I wonder how a single guy (Michael Ley is doing a great job, that is not the problem) can find out if a journal is good or not for all areas. I do not know what Michael researches about, but I do not agree he can discern what conferences or journals are good for Parallel Computation, Natural Language Processing, Bio-Informatics, Artificial Intelligence, etc, etc.

Also, I wonder why there is a journal with a single issued published in DBLP, and without all articles listed. Yes, there is a journal that has more than thirty issues. Only one is in DBLP. And that one is not complete. Just half the articles are listed.
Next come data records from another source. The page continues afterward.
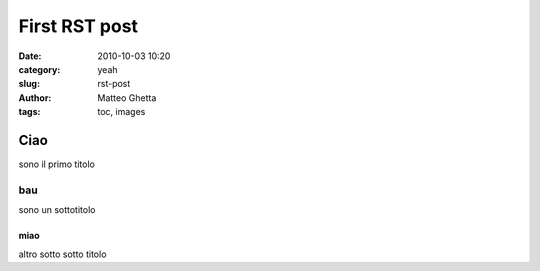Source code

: First RST post
##############

:date: 2010-10-03 10:20
:category: yeah
:slug: rst-post
:author: Matteo Ghetta
:tags: toc, images

Ciao
====
sono il primo titolo

bau
---
sono un sottotitolo

miao
****
altro sotto sotto titolo
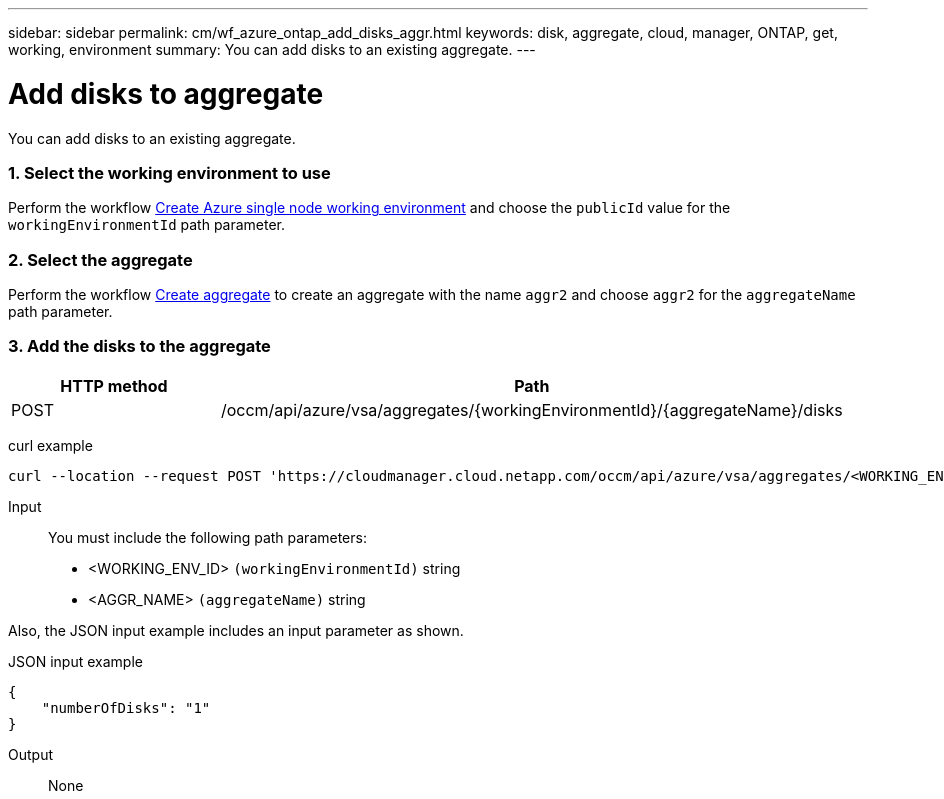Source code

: ---
sidebar: sidebar
permalink: cm/wf_azure_ontap_add_disks_aggr.html
keywords: disk, aggregate, cloud, manager, ONTAP, get, working, environment
summary: You can add disks to an existing aggregate.
---

= Add disks to aggregate
:hardbreaks:
:nofooter:
:icons: font
:linkattrs:
:imagesdir: ./media/

[.lead]
You can add disks to an existing aggregate.

=== 1. Select the working environment to use

Perform the workflow link:wf_azure_cloud_create_we_paygo.html[Create Azure single node working environment] and choose the `publicId` value for the `workingEnvironmentId` path parameter.

=== 2. Select the aggregate

Perform the workflow link:wf_azure_ontap_create_aggr.html[Create aggregate] to create an aggregate with the name `aggr2` and choose `aggr2` for the `aggregateName` path parameter.

=== 3. Add the disks to the aggregate

[cols="25,75"*,options="header"]
|===
|HTTP method
|Path
|POST
|/occm/api/azure/vsa/aggregates/{workingEnvironmentId}/{aggregateName}/disks
|===

curl example::
[source,curl]
curl --location --request POST 'https://cloudmanager.cloud.netapp.com/occm/api/azure/vsa/aggregates/<WORKING_ENV_ID>/aggr2/disks' --header 'Content-Type: application/json' --header 'x-agent-id: <AGENT_ID>' --header 'Authorization: Bearer <ACCESS_TOKEN>' --d @JSONinput

Input::

You must include the following path parameters:

* <WORKING_ENV_ID> `(workingEnvironmentId)` string
* <AGGR_NAME> `(aggregateName)` string

Also, the JSON input example includes an input parameter as shown.

JSON input example::
[source, json]
{
    "numberOfDisks": "1"
}

Output::

None
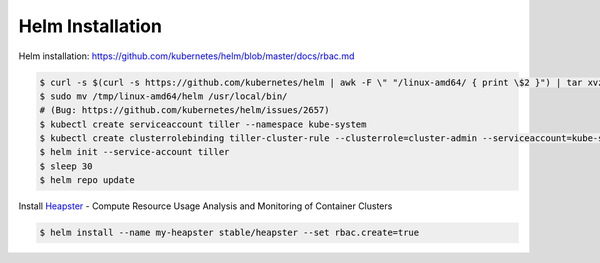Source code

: Helm Installation
=================

Helm installation: https://github.com/kubernetes/helm/blob/master/docs/rbac.md

.. code-block:: shell-session

   $ curl -s $(curl -s https://github.com/kubernetes/helm | awk -F \" "/linux-amd64/ { print \$2 }") | tar xvzf - -C /tmp/ linux-amd64/helm
   $ sudo mv /tmp/linux-amd64/helm /usr/local/bin/
   # (Bug: https://github.com/kubernetes/helm/issues/2657)
   $ kubectl create serviceaccount tiller --namespace kube-system
   $ kubectl create clusterrolebinding tiller-cluster-rule --clusterrole=cluster-admin --serviceaccount=kube-system:tiller
   $ helm init --service-account tiller
   $ sleep 30
   $ helm repo update

Install `Heapster <https://github.com/kubernetes/heapster>`_ - Compute Resource Usage Analysis and Monitoring of Container Clusters

.. code-block:: shell-session

   $ helm install --name my-heapster stable/heapster --set rbac.create=true
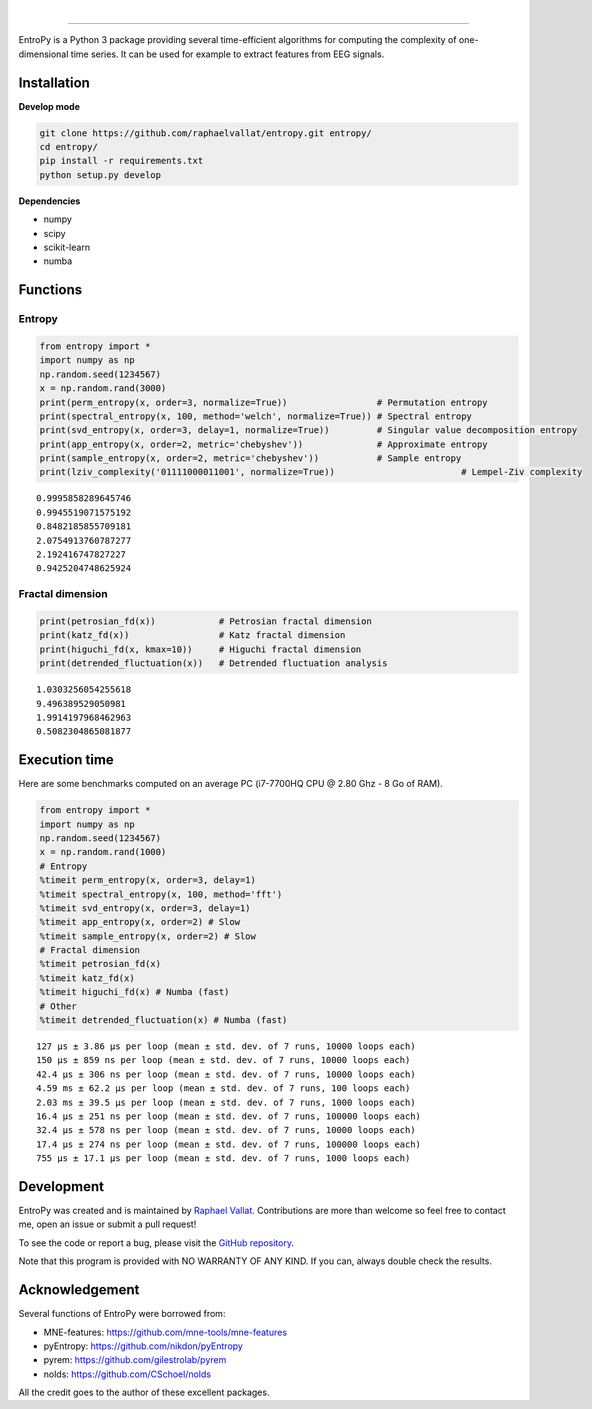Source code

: .. -*- mode: rst -*-

|

.. image:: https://img.shields.io/github/license/raphaelvallat/entropy.svg
  :target: https://github.com/raphaelvallat/entropy/blob/master/LICENSE

.. image:: https://travis-ci.org/raphaelvallat/entropy.svg?branch=master
    :target: https://travis-ci.org/raphaelvallat/entropy

.. image:: https://ci.appveyor.com/api/projects/status/mukj36n939ftu4io?svg=true
    :target: https://ci.appveyor.com/project/raphaelvallat/entropy

.. image:: https://codecov.io/gh/raphaelvallat/entropy/branch/master/graph/badge.svg
    :target: https://codecov.io/gh/raphaelvallat/entropy

----------------

.. figure::  https://raw.githubusercontent.com/raphaelvallat/entropy/master/docs/pictures/logo.png
   :align:   center

EntroPy is a Python 3 package providing several time-efficient algorithms for computing the complexity of one-dimensional time series.
It can be used for example to extract features from EEG signals.

Installation
============

**Develop mode**

.. code-block:: shell

  git clone https://github.com/raphaelvallat/entropy.git entropy/
  cd entropy/
  pip install -r requirements.txt
  python setup.py develop

**Dependencies**

- numpy
- scipy
- scikit-learn
- numba

Functions
=========

Entropy
-------

.. code-block:: python

    from entropy import *
    import numpy as np
    np.random.seed(1234567)
    x = np.random.rand(3000)
    print(perm_entropy(x, order=3, normalize=True))                 # Permutation entropy
    print(spectral_entropy(x, 100, method='welch', normalize=True)) # Spectral entropy
    print(svd_entropy(x, order=3, delay=1, normalize=True))         # Singular value decomposition entropy
    print(app_entropy(x, order=2, metric='chebyshev'))              # Approximate entropy
    print(sample_entropy(x, order=2, metric='chebyshev'))           # Sample entropy
    print(lziv_complexity('01111000011001', normalize=True))                        # Lempel-Ziv complexity

.. parsed-literal::

    0.9995858289645746
    0.9945519071575192
    0.8482185855709181
    2.0754913760787277
    2.192416747827227
    0.9425204748625924

Fractal dimension
-----------------

.. code-block:: python

    print(petrosian_fd(x))            # Petrosian fractal dimension
    print(katz_fd(x))                 # Katz fractal dimension
    print(higuchi_fd(x, kmax=10))     # Higuchi fractal dimension
    print(detrended_fluctuation(x))   # Detrended fluctuation analysis

.. parsed-literal::

    1.0303256054255618
    9.496389529050981
    1.9914197968462963
    0.5082304865081877

Execution time
==============

Here are some benchmarks computed on an average PC (i7-7700HQ CPU @ 2.80 Ghz - 8 Go of RAM).

.. code-block:: python

    from entropy import *
    import numpy as np
    np.random.seed(1234567)
    x = np.random.rand(1000)
    # Entropy
    %timeit perm_entropy(x, order=3, delay=1)
    %timeit spectral_entropy(x, 100, method='fft')
    %timeit svd_entropy(x, order=3, delay=1)
    %timeit app_entropy(x, order=2) # Slow
    %timeit sample_entropy(x, order=2) # Slow
    # Fractal dimension
    %timeit petrosian_fd(x)
    %timeit katz_fd(x)
    %timeit higuchi_fd(x) # Numba (fast)
    # Other
    %timeit detrended_fluctuation(x) # Numba (fast)

.. parsed-literal::

    127 µs ± 3.86 µs per loop (mean ± std. dev. of 7 runs, 10000 loops each)
    150 µs ± 859 ns per loop (mean ± std. dev. of 7 runs, 10000 loops each)
    42.4 µs ± 306 ns per loop (mean ± std. dev. of 7 runs, 10000 loops each)
    4.59 ms ± 62.2 µs per loop (mean ± std. dev. of 7 runs, 100 loops each)
    2.03 ms ± 39.5 µs per loop (mean ± std. dev. of 7 runs, 1000 loops each)
    16.4 µs ± 251 ns per loop (mean ± std. dev. of 7 runs, 100000 loops each)
    32.4 µs ± 578 ns per loop (mean ± std. dev. of 7 runs, 10000 loops each)
    17.4 µs ± 274 ns per loop (mean ± std. dev. of 7 runs, 100000 loops each)
    755 µs ± 17.1 µs per loop (mean ± std. dev. of 7 runs, 1000 loops each)

Development
===========

EntroPy was created and is maintained by `Raphael Vallat <https://raphaelvallat.com>`_. Contributions are more than welcome so feel free to contact me, open an issue or submit a pull request!

To see the code or report a bug, please visit the `GitHub repository <https://github.com/raphaelvallat/entropy>`_.

Note that this program is provided with NO WARRANTY OF ANY KIND. If you can, always double check the results.

Acknowledgement
===============

Several functions of EntroPy were borrowed from:

- MNE-features: https://github.com/mne-tools/mne-features
- pyEntropy: https://github.com/nikdon/pyEntropy
- pyrem: https://github.com/gilestrolab/pyrem
- nolds: https://github.com/CSchoel/nolds

All the credit goes to the author of these excellent packages.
Yes, I tried a couple of times (in fact, more than four times) to send the full information about that journal and offered myself to add the BibTeX entry for all journal issues. Never ever got an answer.
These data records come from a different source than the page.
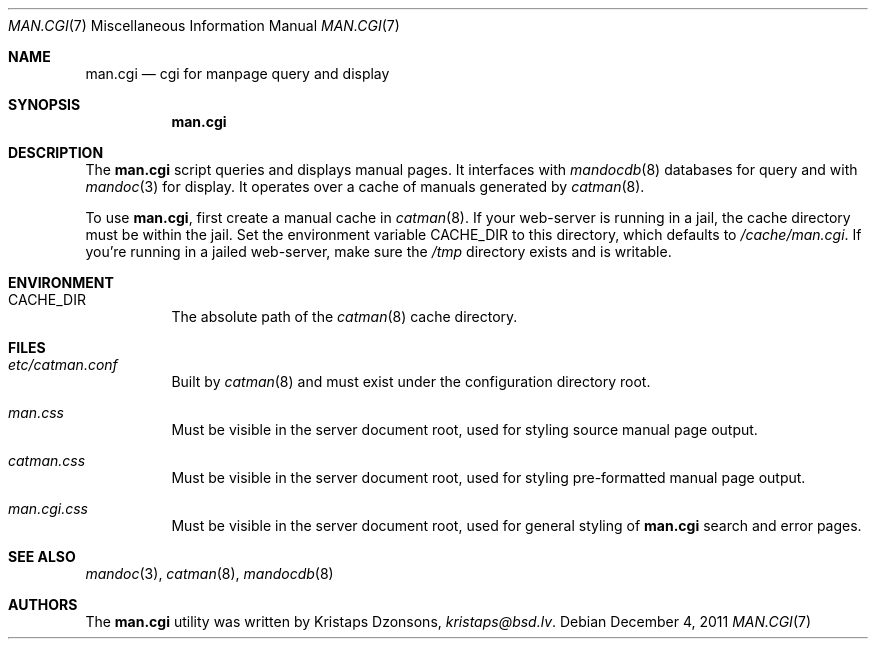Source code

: .Dd $Mdocdate: December 4 2011 $
.Dt MAN.CGI 7
.Os
.Sh NAME
.Nm man.cgi
.Nd cgi for manpage query and display
.Sh SYNOPSIS
.Nm
.Sh DESCRIPTION
The
.Nm
script queries and displays manual pages.
It interfaces with
.Xr mandocdb 8
databases for query and with
.Xr mandoc 3
for display.
It operates over a cache of manuals generated by
.Xr catman 8 .
.Pp
To use
.Nm ,
first create a manual cache in
.Xr catman 8 .
If your web-server is running in a jail, the cache directory must be
within the jail.
Set the environment variable
.Ev CACHE_DIR
to this directory, which defaults to
.Pa /cache/man.cgi .
If you're running in a jailed web-server, make sure the
.Pa /tmp
directory exists and is writable.
.Sh ENVIRONMENT
.Bl -tag -width Ds
.It Er CACHE_DIR
The absolute path of the
.Xr catman 8
cache directory.
.El
.Sh FILES
.Bl -tag -width Ds
.It Pa etc/catman.conf
Built by
.Xr catman 8
and must exist under the configuration directory root.
.It Pa man.css
Must be visible in the server document root, used for styling source
manual page output.
.It Pa catman.css
Must be visible in the server document root, used for styling
pre-formatted manual page output.
.It Pa man.cgi.css
Must be visible in the server document root, used for general styling of
.Nm
search and error pages.
.El
.Sh SEE ALSO
.Xr mandoc 3 ,
.Xr catman 8 ,
.Xr mandocdb 8
.Sh AUTHORS
The
.Nm
utility was written by
.An Kristaps Dzonsons ,
.Mt kristaps@bsd.lv .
The same happened when I sent (twice) the index for a journal on Natural Language Processing for the Iberian Languages. No answer at all. Is it because it is  bad journal? Probably. But I do not think my mails where read at all.

I can do similar comments about ISI Web of Knowledge. Why is a company maintaining this index? Why is this index paid? If a journal or conference pay for its inclusion, do you think the company will reply that it does not have enough quality to be listed?

More questions can be made. Check the number of conferences or journals on computer architecture. Then, check the number of conferences or journals in Natural Language Processing. Then, check the number of indexed conferences or journals in these areas. Yes, it is easier to be a GOOD researcher in computer architecture than in Natural Language Processing. Go figure why…